Peter Drucker, considered the father of modern management, is famously credited with saying, “Culture eats strategy for breakfast.” Probably no better example of this is GM and how it has handled the GM problem with ignition switches in the Cobalt. Coming out of the government bailout the company had an excellent strategy: build high quality, fuel efficient cars that meet the needs of all segments of drivers. The only problem is the company culture has been a barrier to this strategy.

Now the culture seems to be changing under the leadership of GM's new CEO Mary Barra.  Prior to her appointment the company was all about no-bad-news, a focus on cost-savings, and maximizing shareholder value at the expense of quality.

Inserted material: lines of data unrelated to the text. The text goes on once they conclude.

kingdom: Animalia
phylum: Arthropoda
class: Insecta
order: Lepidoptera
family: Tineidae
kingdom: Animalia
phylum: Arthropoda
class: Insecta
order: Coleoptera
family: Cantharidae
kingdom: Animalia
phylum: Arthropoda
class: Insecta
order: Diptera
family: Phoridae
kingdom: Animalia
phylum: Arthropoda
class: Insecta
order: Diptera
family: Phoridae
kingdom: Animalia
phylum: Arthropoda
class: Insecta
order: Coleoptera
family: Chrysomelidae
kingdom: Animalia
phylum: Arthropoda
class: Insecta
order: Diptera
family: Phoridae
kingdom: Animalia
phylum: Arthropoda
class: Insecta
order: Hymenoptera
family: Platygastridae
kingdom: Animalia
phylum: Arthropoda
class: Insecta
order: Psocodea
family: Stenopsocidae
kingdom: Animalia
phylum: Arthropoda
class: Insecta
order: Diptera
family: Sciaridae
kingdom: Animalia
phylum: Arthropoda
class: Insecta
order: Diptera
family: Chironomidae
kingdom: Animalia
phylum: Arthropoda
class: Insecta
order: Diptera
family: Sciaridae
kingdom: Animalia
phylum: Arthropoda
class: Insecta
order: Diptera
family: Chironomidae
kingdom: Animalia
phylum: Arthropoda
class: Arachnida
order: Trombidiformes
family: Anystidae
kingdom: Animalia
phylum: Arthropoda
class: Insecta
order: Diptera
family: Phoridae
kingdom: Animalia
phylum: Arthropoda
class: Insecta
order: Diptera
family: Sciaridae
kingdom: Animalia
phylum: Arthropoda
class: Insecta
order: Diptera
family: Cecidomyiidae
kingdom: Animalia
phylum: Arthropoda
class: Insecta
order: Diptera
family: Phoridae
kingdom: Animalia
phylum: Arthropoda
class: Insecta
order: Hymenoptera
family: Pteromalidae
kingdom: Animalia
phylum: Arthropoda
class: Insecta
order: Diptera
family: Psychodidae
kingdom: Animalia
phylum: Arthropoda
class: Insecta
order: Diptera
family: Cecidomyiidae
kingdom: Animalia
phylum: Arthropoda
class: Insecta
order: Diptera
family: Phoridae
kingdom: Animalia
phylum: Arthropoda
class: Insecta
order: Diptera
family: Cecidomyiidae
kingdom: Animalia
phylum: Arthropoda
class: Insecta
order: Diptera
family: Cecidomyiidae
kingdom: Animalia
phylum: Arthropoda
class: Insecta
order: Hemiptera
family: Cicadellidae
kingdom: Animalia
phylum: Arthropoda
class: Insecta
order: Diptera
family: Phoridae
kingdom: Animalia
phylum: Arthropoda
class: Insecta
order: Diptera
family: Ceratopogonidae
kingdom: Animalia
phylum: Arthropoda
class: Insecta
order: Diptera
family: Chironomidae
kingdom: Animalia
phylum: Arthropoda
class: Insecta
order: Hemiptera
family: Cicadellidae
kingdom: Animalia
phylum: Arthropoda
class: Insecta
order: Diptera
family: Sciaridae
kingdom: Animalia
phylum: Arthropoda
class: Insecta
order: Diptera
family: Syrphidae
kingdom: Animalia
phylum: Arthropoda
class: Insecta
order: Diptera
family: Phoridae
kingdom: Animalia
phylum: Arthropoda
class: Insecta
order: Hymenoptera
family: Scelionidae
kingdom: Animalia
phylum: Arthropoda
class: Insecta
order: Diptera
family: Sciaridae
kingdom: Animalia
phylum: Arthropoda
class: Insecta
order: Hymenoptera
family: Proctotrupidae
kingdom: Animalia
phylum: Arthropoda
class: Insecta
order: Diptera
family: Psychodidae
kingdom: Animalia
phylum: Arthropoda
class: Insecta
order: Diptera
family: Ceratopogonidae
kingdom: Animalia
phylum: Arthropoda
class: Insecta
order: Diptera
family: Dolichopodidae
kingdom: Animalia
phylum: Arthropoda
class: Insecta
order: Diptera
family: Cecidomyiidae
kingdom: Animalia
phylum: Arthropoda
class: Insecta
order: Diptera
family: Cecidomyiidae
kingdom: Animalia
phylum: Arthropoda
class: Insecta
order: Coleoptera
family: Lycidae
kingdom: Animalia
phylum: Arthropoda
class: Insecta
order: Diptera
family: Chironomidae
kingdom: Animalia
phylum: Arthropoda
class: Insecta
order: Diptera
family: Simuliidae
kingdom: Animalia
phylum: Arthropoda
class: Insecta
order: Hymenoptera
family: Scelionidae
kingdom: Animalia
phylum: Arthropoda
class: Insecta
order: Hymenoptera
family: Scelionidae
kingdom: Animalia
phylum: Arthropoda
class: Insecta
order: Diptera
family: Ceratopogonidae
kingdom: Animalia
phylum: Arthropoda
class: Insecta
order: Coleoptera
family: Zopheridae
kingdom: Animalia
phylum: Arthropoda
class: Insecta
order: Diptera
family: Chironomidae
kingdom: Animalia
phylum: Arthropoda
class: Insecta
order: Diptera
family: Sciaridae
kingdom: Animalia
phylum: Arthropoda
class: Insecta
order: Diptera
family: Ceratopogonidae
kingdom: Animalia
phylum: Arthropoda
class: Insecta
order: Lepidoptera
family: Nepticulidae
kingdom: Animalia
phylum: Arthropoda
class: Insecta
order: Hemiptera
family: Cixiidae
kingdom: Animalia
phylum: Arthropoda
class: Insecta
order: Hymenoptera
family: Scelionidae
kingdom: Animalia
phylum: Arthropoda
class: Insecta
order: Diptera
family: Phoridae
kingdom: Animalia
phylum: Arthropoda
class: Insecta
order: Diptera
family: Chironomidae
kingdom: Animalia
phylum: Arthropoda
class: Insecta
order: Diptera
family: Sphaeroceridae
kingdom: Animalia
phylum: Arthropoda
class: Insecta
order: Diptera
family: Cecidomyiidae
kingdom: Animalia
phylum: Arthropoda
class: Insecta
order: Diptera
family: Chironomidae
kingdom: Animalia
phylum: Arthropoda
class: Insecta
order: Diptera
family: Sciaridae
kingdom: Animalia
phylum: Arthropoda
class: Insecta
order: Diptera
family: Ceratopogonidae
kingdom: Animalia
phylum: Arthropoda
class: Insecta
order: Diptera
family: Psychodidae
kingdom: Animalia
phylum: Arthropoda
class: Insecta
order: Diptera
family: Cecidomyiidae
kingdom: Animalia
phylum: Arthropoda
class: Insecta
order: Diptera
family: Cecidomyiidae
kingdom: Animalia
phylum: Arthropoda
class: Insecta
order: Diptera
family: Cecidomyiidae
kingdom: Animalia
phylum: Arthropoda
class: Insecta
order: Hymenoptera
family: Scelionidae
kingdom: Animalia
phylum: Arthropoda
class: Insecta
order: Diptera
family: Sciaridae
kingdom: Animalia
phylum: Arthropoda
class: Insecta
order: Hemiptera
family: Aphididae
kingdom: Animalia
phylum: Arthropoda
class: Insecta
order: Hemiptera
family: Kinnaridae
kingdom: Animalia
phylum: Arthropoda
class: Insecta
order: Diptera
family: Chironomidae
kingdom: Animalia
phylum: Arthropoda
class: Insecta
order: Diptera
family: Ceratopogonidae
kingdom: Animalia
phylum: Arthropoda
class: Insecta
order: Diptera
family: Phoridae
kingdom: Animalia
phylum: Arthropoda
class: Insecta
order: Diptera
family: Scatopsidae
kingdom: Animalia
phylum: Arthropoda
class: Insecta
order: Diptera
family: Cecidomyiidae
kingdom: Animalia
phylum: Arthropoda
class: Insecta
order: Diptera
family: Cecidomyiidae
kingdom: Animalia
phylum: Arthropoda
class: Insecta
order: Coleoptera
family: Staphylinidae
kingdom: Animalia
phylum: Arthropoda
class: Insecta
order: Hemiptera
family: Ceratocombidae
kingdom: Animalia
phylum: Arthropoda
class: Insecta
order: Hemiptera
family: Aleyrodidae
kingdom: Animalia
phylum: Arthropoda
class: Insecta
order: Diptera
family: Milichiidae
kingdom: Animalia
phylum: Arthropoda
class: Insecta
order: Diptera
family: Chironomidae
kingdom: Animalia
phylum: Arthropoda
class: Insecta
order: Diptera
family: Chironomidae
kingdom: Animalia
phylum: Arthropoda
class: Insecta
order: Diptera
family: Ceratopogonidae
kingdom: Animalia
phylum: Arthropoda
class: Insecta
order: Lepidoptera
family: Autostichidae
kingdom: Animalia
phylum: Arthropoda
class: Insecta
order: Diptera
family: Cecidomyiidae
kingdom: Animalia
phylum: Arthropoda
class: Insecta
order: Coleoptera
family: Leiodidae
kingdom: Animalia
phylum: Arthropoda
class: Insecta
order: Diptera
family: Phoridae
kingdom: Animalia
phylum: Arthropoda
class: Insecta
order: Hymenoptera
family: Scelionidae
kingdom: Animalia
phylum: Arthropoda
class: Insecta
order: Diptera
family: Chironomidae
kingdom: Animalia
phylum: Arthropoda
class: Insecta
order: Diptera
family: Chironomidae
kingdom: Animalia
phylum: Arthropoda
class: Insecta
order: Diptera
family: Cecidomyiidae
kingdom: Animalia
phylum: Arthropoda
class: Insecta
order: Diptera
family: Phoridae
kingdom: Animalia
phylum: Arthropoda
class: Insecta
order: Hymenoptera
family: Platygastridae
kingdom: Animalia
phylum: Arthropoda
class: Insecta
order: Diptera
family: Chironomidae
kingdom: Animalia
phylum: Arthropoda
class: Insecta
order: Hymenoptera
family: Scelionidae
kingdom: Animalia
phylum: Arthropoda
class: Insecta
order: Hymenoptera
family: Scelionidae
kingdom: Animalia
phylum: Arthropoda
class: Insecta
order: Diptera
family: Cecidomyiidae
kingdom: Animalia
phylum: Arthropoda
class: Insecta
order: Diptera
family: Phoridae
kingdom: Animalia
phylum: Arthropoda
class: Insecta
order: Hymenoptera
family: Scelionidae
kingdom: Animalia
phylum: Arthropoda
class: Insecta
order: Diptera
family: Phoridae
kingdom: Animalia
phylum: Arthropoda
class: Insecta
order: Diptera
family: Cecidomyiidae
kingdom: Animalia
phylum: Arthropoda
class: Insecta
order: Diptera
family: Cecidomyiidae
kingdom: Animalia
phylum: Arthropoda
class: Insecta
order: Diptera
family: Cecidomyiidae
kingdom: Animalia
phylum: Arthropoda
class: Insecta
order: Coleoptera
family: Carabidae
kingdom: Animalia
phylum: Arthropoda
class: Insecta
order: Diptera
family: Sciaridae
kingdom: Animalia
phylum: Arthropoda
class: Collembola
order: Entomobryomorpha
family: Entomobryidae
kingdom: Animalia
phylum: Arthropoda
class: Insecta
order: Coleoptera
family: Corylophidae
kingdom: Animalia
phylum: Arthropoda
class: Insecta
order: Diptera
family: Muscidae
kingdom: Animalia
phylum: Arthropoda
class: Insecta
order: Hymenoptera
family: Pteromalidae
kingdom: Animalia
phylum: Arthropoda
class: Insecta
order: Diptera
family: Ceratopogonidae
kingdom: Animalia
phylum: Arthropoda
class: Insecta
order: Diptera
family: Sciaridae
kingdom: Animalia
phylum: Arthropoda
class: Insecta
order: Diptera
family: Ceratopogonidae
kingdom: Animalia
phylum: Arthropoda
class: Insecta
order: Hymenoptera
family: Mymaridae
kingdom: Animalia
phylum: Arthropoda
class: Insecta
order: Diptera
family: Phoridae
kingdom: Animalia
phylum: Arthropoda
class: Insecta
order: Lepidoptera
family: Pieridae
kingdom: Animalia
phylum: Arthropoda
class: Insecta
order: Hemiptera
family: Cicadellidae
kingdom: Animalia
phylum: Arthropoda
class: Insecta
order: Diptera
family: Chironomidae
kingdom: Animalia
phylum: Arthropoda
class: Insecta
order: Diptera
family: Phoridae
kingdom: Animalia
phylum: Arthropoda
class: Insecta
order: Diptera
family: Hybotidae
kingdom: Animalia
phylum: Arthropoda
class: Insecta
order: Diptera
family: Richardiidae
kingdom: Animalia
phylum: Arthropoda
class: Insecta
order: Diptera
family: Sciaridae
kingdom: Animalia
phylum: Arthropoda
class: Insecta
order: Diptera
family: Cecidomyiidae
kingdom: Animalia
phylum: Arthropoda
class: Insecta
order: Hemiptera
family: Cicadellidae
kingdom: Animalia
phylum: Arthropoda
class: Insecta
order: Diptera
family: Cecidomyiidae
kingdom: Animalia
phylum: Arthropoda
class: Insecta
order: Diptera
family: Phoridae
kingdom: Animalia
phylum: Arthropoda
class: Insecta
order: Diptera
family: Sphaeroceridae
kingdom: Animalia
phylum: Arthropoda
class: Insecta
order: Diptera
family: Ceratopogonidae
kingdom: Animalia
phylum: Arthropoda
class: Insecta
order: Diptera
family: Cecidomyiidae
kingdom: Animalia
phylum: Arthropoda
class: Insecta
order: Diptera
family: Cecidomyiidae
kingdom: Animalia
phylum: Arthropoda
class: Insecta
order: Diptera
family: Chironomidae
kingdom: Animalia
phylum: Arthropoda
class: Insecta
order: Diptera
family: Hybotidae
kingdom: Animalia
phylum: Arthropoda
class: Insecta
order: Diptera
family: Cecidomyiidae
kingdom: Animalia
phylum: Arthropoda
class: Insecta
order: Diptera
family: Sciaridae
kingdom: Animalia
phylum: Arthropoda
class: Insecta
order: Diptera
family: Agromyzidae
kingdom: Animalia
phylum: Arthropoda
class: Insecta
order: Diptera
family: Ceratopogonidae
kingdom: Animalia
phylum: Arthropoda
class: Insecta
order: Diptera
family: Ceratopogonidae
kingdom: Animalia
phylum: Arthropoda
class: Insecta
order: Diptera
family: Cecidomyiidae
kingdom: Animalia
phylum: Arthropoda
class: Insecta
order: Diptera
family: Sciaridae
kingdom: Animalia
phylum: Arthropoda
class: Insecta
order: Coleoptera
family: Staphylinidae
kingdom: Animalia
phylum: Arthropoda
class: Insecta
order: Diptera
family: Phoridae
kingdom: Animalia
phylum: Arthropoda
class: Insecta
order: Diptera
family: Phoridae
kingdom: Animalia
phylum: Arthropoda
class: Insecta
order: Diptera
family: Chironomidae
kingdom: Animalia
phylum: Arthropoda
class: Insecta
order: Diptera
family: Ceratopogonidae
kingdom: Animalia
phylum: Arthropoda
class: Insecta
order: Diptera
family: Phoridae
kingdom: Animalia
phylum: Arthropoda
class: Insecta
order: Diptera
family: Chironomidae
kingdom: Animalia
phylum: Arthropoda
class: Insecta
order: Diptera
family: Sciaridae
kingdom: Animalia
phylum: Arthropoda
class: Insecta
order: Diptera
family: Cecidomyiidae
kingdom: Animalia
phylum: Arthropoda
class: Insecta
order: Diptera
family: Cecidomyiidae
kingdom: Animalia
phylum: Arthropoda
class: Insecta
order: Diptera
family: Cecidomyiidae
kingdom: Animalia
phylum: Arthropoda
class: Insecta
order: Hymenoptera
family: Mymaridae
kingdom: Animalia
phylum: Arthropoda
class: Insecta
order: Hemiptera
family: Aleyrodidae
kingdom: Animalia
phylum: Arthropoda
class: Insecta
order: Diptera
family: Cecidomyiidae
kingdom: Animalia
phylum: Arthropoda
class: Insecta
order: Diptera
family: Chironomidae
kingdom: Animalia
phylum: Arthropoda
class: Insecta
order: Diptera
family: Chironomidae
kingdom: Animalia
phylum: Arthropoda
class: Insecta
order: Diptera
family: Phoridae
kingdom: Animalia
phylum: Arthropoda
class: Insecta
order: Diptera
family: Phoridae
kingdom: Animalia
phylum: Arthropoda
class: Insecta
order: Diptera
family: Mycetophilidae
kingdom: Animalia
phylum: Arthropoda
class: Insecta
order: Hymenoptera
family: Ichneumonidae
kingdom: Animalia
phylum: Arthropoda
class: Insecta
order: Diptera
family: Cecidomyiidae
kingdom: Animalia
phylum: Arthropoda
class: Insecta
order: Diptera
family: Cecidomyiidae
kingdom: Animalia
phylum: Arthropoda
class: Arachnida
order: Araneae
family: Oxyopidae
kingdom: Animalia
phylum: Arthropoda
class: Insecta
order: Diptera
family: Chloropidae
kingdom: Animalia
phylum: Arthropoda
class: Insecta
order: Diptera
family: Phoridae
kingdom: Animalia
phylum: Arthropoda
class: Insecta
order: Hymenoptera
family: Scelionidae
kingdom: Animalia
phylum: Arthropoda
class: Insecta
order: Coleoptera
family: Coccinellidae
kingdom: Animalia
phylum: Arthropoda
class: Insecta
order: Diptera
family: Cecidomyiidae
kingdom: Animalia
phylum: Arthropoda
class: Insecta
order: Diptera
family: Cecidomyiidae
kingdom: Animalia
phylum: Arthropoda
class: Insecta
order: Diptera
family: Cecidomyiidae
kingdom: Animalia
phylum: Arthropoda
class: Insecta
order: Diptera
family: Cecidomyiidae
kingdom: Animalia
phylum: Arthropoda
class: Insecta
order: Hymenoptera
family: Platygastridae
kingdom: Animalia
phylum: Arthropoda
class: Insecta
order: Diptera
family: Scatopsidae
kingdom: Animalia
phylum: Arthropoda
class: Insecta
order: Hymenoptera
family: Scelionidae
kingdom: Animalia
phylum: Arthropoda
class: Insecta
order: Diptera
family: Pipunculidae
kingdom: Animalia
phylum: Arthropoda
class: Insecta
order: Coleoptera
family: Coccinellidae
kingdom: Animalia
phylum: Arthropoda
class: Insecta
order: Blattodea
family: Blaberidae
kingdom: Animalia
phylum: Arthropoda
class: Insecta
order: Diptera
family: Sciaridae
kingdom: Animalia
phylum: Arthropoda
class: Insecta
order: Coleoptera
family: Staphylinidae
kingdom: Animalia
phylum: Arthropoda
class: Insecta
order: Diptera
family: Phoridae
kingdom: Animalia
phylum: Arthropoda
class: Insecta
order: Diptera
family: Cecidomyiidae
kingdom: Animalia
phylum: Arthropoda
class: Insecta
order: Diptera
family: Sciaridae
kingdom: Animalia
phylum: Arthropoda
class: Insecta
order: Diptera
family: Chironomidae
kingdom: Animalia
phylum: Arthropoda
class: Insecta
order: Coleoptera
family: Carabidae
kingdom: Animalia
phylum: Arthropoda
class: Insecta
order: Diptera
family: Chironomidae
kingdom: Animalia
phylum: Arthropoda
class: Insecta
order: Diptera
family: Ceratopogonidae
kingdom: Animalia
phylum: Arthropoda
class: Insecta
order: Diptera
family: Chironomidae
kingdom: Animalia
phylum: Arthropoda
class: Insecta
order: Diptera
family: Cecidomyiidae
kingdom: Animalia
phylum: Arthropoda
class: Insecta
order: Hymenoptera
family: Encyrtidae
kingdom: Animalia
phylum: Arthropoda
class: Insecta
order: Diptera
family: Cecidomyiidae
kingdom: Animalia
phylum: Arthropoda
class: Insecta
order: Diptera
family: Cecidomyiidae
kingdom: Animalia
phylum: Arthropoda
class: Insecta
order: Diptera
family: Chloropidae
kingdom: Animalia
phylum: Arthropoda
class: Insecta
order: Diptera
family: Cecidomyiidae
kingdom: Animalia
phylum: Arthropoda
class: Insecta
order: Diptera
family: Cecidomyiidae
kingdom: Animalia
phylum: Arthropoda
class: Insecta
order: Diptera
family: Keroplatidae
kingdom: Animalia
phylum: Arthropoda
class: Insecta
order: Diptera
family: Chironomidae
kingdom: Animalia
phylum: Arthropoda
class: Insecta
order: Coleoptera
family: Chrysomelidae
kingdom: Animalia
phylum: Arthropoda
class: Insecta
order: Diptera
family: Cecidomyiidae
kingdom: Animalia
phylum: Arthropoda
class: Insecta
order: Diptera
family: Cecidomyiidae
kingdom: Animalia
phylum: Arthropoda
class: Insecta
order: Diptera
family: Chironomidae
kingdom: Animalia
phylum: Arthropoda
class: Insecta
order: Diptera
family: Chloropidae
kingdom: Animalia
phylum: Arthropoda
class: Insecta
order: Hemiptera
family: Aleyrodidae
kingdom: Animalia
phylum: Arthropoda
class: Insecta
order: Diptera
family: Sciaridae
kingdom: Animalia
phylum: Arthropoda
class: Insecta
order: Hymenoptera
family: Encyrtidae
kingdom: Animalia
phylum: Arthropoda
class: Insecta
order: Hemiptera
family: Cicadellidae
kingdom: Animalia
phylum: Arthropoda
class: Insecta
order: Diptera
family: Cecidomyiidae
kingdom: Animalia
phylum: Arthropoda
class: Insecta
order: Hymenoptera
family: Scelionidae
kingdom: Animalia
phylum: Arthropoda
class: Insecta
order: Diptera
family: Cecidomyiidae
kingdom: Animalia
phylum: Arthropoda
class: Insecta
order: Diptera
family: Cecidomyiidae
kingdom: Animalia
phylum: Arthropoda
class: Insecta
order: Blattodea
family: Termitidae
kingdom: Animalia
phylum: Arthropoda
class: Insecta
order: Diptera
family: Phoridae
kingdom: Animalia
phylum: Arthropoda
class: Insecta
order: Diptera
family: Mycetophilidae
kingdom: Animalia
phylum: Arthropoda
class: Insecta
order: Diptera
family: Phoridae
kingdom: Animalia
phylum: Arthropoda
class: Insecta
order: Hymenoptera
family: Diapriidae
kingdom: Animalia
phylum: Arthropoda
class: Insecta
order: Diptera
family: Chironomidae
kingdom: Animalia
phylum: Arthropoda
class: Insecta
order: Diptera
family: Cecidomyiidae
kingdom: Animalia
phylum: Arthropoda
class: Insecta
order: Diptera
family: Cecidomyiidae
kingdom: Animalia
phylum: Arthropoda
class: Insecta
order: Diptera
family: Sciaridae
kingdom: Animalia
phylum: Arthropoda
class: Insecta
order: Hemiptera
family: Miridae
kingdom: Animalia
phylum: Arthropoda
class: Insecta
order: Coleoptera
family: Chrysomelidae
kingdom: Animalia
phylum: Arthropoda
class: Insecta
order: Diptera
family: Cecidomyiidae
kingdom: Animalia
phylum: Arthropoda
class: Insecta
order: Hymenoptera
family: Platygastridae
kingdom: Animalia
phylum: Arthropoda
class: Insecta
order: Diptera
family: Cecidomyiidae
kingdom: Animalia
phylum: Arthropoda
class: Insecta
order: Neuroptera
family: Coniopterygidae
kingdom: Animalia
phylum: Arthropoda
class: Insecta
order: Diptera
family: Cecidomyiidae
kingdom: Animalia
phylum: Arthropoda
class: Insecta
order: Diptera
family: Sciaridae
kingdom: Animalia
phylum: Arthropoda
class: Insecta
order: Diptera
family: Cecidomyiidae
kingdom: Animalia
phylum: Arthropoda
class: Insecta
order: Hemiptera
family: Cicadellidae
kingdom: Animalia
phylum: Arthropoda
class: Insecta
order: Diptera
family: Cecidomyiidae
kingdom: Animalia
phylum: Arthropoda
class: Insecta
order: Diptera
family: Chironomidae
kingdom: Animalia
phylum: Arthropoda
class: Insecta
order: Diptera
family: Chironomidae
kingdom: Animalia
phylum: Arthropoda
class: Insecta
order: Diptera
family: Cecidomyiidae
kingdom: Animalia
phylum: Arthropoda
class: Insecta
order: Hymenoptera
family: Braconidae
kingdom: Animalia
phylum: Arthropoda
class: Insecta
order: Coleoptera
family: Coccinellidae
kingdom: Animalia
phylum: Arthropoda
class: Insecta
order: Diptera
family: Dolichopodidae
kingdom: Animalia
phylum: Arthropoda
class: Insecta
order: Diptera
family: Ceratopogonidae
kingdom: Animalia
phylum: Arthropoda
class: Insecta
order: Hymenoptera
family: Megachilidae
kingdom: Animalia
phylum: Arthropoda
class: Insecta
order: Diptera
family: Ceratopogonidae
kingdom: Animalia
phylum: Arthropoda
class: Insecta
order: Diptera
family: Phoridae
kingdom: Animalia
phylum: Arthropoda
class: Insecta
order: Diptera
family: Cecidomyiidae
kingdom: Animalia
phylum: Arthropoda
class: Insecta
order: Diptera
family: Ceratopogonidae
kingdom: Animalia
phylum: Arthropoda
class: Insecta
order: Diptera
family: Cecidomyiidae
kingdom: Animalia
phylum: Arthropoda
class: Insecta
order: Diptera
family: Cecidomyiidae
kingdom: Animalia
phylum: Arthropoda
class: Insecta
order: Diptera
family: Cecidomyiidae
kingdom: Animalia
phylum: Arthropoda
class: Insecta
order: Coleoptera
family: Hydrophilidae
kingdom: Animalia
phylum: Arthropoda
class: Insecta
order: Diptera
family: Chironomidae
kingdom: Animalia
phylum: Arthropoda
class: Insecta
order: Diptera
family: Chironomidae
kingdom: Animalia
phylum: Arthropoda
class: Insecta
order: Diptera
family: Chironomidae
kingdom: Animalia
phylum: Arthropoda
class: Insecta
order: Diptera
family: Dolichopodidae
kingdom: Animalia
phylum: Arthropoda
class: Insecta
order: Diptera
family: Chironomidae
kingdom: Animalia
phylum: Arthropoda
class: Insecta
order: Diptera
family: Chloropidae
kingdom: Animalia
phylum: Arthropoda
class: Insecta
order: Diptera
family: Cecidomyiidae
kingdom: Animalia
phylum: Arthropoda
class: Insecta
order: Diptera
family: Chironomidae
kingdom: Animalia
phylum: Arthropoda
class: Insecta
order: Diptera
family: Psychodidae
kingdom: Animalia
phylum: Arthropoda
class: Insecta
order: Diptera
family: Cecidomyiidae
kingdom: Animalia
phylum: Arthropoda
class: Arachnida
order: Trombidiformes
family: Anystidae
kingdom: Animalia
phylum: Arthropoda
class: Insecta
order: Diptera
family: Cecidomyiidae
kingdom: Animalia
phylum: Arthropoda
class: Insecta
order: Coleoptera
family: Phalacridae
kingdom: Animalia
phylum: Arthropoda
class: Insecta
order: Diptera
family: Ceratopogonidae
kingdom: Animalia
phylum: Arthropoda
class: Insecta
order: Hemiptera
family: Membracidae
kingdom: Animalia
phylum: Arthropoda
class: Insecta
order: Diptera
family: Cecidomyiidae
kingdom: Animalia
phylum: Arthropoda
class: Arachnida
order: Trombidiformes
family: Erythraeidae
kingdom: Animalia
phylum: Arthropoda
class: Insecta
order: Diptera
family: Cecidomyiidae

Joe Nocera, the New York Times Op-Ed columnist, writes this about GM:

What it now needs to prove is that it makes cars that will cause us all to forget about the Cobalt. That’s when we’ll really know if it has changed.

I’m afraid that making great cars will help but it’s not the whole answer. In a business and product as complicated as an automobile, problems will continue to come up and it will be how GM responds that will tell us if the culture is truly changing. Will the company encourage employees to speak the truth? Will the company be transparent internally and externally?

John Baldoni writes about GM transparency in a blog post for Forbes:

Transparency is a cultural issue. When problems arise it often is because individuals with something to lose hide bad news from other people who could use that information against them. It may make an executive look bad if he speaks up about a problem so he keeps things to himself. Self-protection trumps organizational health.

The solution is not easy. The correction begins at the top. The CEO must hold herself accountable. Apology and amends will follow, but again these are initial steps. The cultural change must be instituted throughout the company. The CEO must become the public face of transparency that is, rooting out trouble and seeking remedies.

The crisis in GM presents Barra with an opportunity to accelerate movement towards a different culture. Editors of Crain’s Detroit Business write that Barra now has “…a powerful hammer to pound away at needed culture changes.” Let’s hope that not only Barra, but all of the leaders within GM recognize that it’s about culture, not strategy.